==== Input data ====

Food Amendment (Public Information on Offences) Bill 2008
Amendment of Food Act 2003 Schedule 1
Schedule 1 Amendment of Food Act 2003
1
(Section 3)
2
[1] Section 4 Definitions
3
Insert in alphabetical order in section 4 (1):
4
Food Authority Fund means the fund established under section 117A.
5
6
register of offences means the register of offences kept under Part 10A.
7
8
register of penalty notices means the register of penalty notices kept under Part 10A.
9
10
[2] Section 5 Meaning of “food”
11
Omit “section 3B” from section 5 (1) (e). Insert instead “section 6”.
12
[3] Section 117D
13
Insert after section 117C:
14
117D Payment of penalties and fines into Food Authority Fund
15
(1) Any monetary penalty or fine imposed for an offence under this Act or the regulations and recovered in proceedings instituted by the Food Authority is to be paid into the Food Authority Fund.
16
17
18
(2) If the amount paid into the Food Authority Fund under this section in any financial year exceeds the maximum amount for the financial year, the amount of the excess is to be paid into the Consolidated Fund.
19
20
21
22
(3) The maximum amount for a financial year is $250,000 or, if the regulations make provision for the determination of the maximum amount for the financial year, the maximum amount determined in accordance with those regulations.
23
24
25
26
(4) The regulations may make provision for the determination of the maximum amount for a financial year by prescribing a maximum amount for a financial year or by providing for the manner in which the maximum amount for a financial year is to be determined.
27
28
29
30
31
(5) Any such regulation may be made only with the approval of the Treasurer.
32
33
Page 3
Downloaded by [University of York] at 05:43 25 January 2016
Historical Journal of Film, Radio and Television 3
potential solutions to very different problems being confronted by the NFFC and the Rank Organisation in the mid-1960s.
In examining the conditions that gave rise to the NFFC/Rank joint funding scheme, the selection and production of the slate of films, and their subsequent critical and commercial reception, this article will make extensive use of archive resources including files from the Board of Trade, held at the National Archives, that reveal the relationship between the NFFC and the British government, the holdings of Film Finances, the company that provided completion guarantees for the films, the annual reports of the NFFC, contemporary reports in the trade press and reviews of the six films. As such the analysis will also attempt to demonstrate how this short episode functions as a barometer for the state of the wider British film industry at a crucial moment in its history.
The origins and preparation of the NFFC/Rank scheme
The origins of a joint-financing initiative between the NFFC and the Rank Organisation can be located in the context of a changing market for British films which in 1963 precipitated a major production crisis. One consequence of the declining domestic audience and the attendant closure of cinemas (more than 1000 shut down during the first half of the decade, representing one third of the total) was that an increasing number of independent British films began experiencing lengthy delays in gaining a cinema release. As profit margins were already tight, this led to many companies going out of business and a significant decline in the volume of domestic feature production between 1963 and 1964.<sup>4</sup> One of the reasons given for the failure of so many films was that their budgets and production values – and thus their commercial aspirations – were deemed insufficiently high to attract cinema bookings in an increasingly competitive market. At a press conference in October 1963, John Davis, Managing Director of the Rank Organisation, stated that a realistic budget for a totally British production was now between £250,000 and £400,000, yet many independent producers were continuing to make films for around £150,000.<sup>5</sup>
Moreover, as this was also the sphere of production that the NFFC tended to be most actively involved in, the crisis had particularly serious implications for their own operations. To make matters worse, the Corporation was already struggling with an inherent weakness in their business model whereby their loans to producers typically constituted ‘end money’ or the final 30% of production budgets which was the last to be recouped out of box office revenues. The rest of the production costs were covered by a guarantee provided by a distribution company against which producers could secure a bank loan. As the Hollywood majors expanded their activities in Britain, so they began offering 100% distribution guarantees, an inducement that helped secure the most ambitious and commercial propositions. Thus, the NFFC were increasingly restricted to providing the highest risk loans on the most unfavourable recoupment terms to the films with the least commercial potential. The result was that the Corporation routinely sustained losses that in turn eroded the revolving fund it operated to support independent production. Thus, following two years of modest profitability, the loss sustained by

====

Exercise: Repeat each record in full; every line must match exactly.

Written reply:
Food Amendment (Public Information on Offences) Bill 2008
Amendment of Food Act 2003 Schedule 1
Schedule 1 Amendment of Food Act 2003
1
(Section 3)
2
[1] Section 4 Definitions
3
Insert in alphabetical order in section 4 (1):
4
Food Authority Fund means the fund established under section 117A.
5
6
register of offences means the register of offences kept under Part 10A.
7
8
register of penalty notices means the register of penalty notices kept under Part 10A.
9
10
[2] Section 5 Meaning of “food”
11
Omit “section 3B” from section 5 (1) (e). Insert instead “section 6”.
12
[3] Section 117D
13
Insert after section 117C:
14
117D Payment of penalties and fines into Food Authority Fund
15
(1) Any monetary penalty or fine imposed for an offence under this Act or the regulations and recovered in proceedings instituted by the Food Authority is to be paid into the Food Authority Fund.
16
17
18
(2) If the amount paid into the Food Authority Fund under this section in any financial year exceeds the maximum amount for the financial year, the amount of the excess is to be paid into the Consolidated Fund.
19
20
21
22
(3) The maximum amount for a financial year is $250,000 or, if the regulations make provision for the determination of the maximum amount for the financial year, the maximum amount determined in accordance with those regulations.
23
24
25
26
(4) The regulations may make provision for the determination of the maximum amount for a financial year by prescribing a maximum amount for a financial year or by providing for the manner in which the maximum amount for a financial year is to be determined.
27
28
29
30
31
(5) Any such regulation may be made only with the approval of the Treasurer.
32
33
Page 3
Downloaded by [University of York] at 05:43 25 January 2016
Historical Journal of Film, Radio and Television 3
potential solutions to very different problems being confronted by the NFFC and the Rank Organisation in the mid-1960s.
In examining the conditions that gave rise to the NFFC/Rank joint funding scheme, the selection and production of the slate of films, and their subsequent critical and commercial reception, this article will make extensive use of archive resources including files from the Board of Trade, held at the National Archives, that reveal the relationship between the NFFC and the British government, the holdings of Film Finances, the company that provided completion guarantees for the films, the annual reports of the NFFC, contemporary reports in the trade press and reviews of the six films. As such the analysis will also attempt to demonstrate how this short episode functions as a barometer for the state of the wider British film industry at a crucial moment in its history.
The origins and preparation of the NFFC/Rank scheme
The origins of a joint-financing initiative between the NFFC and the Rank Organisation can be located in the context of a changing market for British films which in 1963 precipitated a major production crisis. One consequence of the declining domestic audience and the attendant closure of cinemas (more than 1000 shut down during the first half of the decade, representing one third of the total) was that an increasing number of independent British films began experiencing lengthy delays in gaining a cinema release. As profit margins were already tight, this led to many companies going out of business and a significant decline in the volume of domestic feature production between 1963 and 1964.<sup>4</sup> One of the reasons given for the failure of so many films was that their budgets and production values – and thus their commercial aspirations – were deemed insufficiently high to attract cinema bookings in an increasingly competitive market. At a press conference in October 1963, John Davis, Managing Director of the Rank Organisation, stated that a realistic budget for a totally British production was now between £250,000 and £400,000, yet many independent producers were continuing to make films for around £150,000.<sup>5</sup>
Moreover, as this was also the sphere of production that the NFFC tended to be most actively involved in, the crisis had particularly serious implications for their own operations. To make matters worse, the Corporation was already struggling with an inherent weakness in their business model whereby their loans to producers typically constituted ‘end money’ or the final 30% of production budgets which was the last to be recouped out of box office revenues. The rest of the production costs were covered by a guarantee provided by a distribution company against which producers could secure a bank loan. As the Hollywood majors expanded their activities in Britain, so they began offering 100% distribution guarantees, an inducement that helped secure the most ambitious and commercial propositions. Thus, the NFFC were increasingly restricted to providing the highest risk loans on the most unfavourable recoupment terms to the films with the least commercial potential. The result was that the Corporation routinely sustained losses that in turn eroded the revolving fund it operated to support independent production. Thus, following two years of modest profitability, the loss sustained by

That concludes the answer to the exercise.